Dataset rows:
------------------------------------------------------------------------
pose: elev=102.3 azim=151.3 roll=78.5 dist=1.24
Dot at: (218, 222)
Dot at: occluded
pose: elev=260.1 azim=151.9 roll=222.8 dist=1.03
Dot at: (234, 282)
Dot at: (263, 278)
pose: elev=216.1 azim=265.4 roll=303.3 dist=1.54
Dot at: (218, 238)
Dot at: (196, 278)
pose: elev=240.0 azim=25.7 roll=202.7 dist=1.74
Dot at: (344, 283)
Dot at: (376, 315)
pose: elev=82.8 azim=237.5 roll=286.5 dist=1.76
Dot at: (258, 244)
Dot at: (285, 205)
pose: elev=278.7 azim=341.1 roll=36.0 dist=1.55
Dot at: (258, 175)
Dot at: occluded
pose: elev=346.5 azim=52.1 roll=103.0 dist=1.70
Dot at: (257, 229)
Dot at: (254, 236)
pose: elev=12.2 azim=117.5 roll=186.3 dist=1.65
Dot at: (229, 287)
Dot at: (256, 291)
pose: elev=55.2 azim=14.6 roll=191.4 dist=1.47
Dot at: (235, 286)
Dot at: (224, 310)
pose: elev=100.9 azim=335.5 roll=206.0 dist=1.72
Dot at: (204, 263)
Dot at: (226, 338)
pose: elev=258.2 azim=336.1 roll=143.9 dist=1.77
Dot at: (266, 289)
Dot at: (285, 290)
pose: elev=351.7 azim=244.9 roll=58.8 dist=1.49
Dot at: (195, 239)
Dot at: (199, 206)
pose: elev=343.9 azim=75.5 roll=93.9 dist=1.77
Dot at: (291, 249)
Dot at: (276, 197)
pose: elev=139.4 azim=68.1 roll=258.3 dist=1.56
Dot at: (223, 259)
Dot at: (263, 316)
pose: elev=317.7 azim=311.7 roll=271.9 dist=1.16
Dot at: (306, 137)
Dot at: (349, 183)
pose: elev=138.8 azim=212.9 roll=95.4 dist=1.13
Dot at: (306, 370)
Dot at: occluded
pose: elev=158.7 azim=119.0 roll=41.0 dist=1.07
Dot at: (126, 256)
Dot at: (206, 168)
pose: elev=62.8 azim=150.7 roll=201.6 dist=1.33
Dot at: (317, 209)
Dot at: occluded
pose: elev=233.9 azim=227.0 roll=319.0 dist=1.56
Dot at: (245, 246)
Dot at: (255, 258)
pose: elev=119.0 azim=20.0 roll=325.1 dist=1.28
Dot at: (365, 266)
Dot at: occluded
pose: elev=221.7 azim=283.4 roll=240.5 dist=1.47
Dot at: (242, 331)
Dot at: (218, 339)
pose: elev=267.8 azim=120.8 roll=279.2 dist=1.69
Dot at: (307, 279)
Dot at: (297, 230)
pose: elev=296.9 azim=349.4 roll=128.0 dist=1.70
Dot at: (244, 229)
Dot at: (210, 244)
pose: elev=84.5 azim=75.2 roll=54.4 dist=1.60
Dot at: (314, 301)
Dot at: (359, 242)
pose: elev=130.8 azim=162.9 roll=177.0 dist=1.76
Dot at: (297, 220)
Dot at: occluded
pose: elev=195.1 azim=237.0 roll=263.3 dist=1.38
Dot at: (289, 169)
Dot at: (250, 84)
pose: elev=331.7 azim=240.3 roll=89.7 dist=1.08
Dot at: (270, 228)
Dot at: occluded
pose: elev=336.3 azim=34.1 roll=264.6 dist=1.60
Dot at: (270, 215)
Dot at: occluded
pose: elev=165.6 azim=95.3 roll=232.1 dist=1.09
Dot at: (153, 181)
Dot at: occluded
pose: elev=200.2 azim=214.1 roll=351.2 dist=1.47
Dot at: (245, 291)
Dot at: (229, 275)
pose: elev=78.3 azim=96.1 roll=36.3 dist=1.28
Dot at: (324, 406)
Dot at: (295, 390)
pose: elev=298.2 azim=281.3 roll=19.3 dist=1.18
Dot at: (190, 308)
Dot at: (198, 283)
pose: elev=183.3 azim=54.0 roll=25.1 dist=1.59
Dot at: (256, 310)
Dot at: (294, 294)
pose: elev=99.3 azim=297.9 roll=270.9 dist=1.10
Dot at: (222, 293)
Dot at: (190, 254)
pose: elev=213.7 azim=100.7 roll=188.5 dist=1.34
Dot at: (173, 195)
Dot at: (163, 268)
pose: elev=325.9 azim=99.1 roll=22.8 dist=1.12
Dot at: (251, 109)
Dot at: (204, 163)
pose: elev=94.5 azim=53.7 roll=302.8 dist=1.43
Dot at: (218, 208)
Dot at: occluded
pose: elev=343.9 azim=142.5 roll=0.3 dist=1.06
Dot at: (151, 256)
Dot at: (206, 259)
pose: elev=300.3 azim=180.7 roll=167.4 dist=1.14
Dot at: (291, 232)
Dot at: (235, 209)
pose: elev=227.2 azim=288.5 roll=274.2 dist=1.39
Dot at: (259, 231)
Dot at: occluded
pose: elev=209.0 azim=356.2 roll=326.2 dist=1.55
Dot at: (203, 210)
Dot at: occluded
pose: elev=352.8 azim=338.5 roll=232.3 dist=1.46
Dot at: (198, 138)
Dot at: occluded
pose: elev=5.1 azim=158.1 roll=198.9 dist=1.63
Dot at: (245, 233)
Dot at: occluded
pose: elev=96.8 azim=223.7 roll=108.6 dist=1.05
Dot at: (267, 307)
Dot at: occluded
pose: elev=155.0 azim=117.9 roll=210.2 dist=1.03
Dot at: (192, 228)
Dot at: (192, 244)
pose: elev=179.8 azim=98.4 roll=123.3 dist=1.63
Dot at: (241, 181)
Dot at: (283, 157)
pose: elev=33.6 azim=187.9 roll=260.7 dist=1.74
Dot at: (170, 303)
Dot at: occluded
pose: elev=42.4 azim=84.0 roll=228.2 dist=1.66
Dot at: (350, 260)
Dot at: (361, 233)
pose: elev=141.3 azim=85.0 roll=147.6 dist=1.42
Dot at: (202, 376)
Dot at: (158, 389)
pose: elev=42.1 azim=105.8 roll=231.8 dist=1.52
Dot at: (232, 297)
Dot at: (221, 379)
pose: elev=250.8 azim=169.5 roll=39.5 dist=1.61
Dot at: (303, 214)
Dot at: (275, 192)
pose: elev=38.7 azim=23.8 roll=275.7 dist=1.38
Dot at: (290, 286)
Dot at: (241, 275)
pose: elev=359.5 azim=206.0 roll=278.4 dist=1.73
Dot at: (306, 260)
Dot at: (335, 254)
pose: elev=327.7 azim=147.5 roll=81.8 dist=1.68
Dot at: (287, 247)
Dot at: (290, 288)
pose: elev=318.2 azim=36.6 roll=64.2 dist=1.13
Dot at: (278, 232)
------------------------------------------------------------------------
_Requirements_. Write out all the items again, swapping every "pose" for "camera" and leaving everything else as it is.

_The solution_.
camera: elev=102.3 azim=151.3 roll=78.5 dist=1.24
Dot at: (218, 222)
Dot at: occluded
camera: elev=260.1 azim=151.9 roll=222.8 dist=1.03
Dot at: (234, 282)
Dot at: (263, 278)
camera: elev=216.1 azim=265.4 roll=303.3 dist=1.54
Dot at: (218, 238)
Dot at: (196, 278)
camera: elev=240.0 azim=25.7 roll=202.7 dist=1.74
Dot at: (344, 283)
Dot at: (376, 315)
camera: elev=82.8 azim=237.5 roll=286.5 dist=1.76
Dot at: (258, 244)
Dot at: (285, 205)
camera: elev=278.7 azim=341.1 roll=36.0 dist=1.55
Dot at: (258, 175)
Dot at: occluded
camera: elev=346.5 azim=52.1 roll=103.0 dist=1.70
Dot at: (257, 229)
Dot at: (254, 236)
camera: elev=12.2 azim=117.5 roll=186.3 dist=1.65
Dot at: (229, 287)
Dot at: (256, 291)
camera: elev=55.2 azim=14.6 roll=191.4 dist=1.47
Dot at: (235, 286)
Dot at: (224, 310)
camera: elev=100.9 azim=335.5 roll=206.0 dist=1.72
Dot at: (204, 263)
Dot at: (226, 338)
camera: elev=258.2 azim=336.1 roll=143.9 dist=1.77
Dot at: (266, 289)
Dot at: (285, 290)
camera: elev=351.7 azim=244.9 roll=58.8 dist=1.49
Dot at: (195, 239)
Dot at: (199, 206)
camera: elev=343.9 azim=75.5 roll=93.9 dist=1.77
Dot at: (291, 249)
Dot at: (276, 197)
camera: elev=139.4 azim=68.1 roll=258.3 dist=1.56
Dot at: (223, 259)
Dot at: (263, 316)
camera: elev=317.7 azim=311.7 roll=271.9 dist=1.16
Dot at: (306, 137)
Dot at: (349, 183)
camera: elev=138.8 azim=212.9 roll=95.4 dist=1.13
Dot at: (306, 370)
Dot at: occluded
camera: elev=158.7 azim=119.0 roll=41.0 dist=1.07
Dot at: (126, 256)
Dot at: (206, 168)
camera: elev=62.8 azim=150.7 roll=201.6 dist=1.33
Dot at: (317, 209)
Dot at: occluded
camera: elev=233.9 azim=227.0 roll=319.0 dist=1.56
Dot at: (245, 246)
Dot at: (255, 258)
camera: elev=119.0 azim=20.0 roll=325.1 dist=1.28
Dot at: (365, 266)
Dot at: occluded
camera: elev=221.7 azim=283.4 roll=240.5 dist=1.47
Dot at: (242, 331)
Dot at: (218, 339)
camera: elev=267.8 azim=120.8 roll=279.2 dist=1.69
Dot at: (307, 279)
Dot at: (297, 230)
camera: elev=296.9 azim=349.4 roll=128.0 dist=1.70
Dot at: (244, 229)
Dot at: (210, 244)
camera: elev=84.5 azim=75.2 roll=54.4 dist=1.60
Dot at: (314, 301)
Dot at: (359, 242)
camera: elev=130.8 azim=162.9 roll=177.0 dist=1.76
Dot at: (297, 220)
Dot at: occluded
camera: elev=195.1 azim=237.0 roll=263.3 dist=1.38
Dot at: (289, 169)
Dot at: (250, 84)
camera: elev=331.7 azim=240.3 roll=89.7 dist=1.08
Dot at: (270, 228)
Dot at: occluded
camera: elev=336.3 azim=34.1 roll=264.6 dist=1.60
Dot at: (270, 215)
Dot at: occluded
camera: elev=165.6 azim=95.3 roll=232.1 dist=1.09
Dot at: (153, 181)
Dot at: occluded
camera: elev=200.2 azim=214.1 roll=351.2 dist=1.47
Dot at: (245, 291)
Dot at: (229, 275)
camera: elev=78.3 azim=96.1 roll=36.3 dist=1.28
Dot at: (324, 406)
Dot at: (295, 390)
camera: elev=298.2 azim=281.3 roll=19.3 dist=1.18
Dot at: (190, 308)
Dot at: (198, 283)
camera: elev=183.3 azim=54.0 roll=25.1 dist=1.59
Dot at: (256, 310)
Dot at: (294, 294)
camera: elev=99.3 azim=297.9 roll=270.9 dist=1.10
Dot at: (222, 293)
Dot at: (190, 254)
camera: elev=213.7 azim=100.7 roll=188.5 dist=1.34
Dot at: (173, 195)
Dot at: (163, 268)
camera: elev=325.9 azim=99.1 roll=22.8 dist=1.12
Dot at: (251, 109)
Dot at: (204, 163)
camera: elev=94.5 azim=53.7 roll=302.8 dist=1.43
Dot at: (218, 208)
Dot at: occluded
camera: elev=343.9 azim=142.5 roll=0.3 dist=1.06
Dot at: (151, 256)
Dot at: (206, 259)
camera: elev=300.3 azim=180.7 roll=167.4 dist=1.14
Dot at: (291, 232)
Dot at: (235, 209)
camera: elev=227.2 azim=288.5 roll=274.2 dist=1.39
Dot at: (259, 231)
Dot at: occluded
camera: elev=209.0 azim=356.2 roll=326.2 dist=1.55
Dot at: (203, 210)
Dot at: occluded
camera: elev=352.8 azim=338.5 roll=232.3 dist=1.46
Dot at: (198, 138)
Dot at: occluded
camera: elev=5.1 azim=158.1 roll=198.9 dist=1.63
Dot at: (245, 233)
Dot at: occluded
camera: elev=96.8 azim=223.7 roll=108.6 dist=1.05
Dot at: (267, 307)
Dot at: occluded
camera: elev=155.0 azim=117.9 roll=210.2 dist=1.03
Dot at: (192, 228)
Dot at: (192, 244)
camera: elev=179.8 azim=98.4 roll=123.3 dist=1.63
Dot at: (241, 181)
Dot at: (283, 157)
camera: elev=33.6 azim=187.9 roll=260.7 dist=1.74
Dot at: (170, 303)
Dot at: occluded
camera: elev=42.4 azim=84.0 roll=228.2 dist=1.66
Dot at: (350, 260)
Dot at: (361, 233)
camera: elev=141.3 azim=85.0 roll=147.6 dist=1.42
Dot at: (202, 376)
Dot at: (158, 389)
camera: elev=42.1 azim=105.8 roll=231.8 dist=1.52
Dot at: (232, 297)
Dot at: (221, 379)
camera: elev=250.8 azim=169.5 roll=39.5 dist=1.61
Dot at: (303, 214)
Dot at: (275, 192)
camera: elev=38.7 azim=23.8 roll=275.7 dist=1.38
Dot at: (290, 286)
Dot at: (241, 275)
camera: elev=359.5 azim=206.0 roll=278.4 dist=1.73
Dot at: (306, 260)
Dot at: (335, 254)
camera: elev=327.7 azim=147.5 roll=81.8 dist=1.68
Dot at: (287, 247)
Dot at: (290, 288)
camera: elev=318.2 azim=36.6 roll=64.2 dist=1.13
Dot at: (278, 232)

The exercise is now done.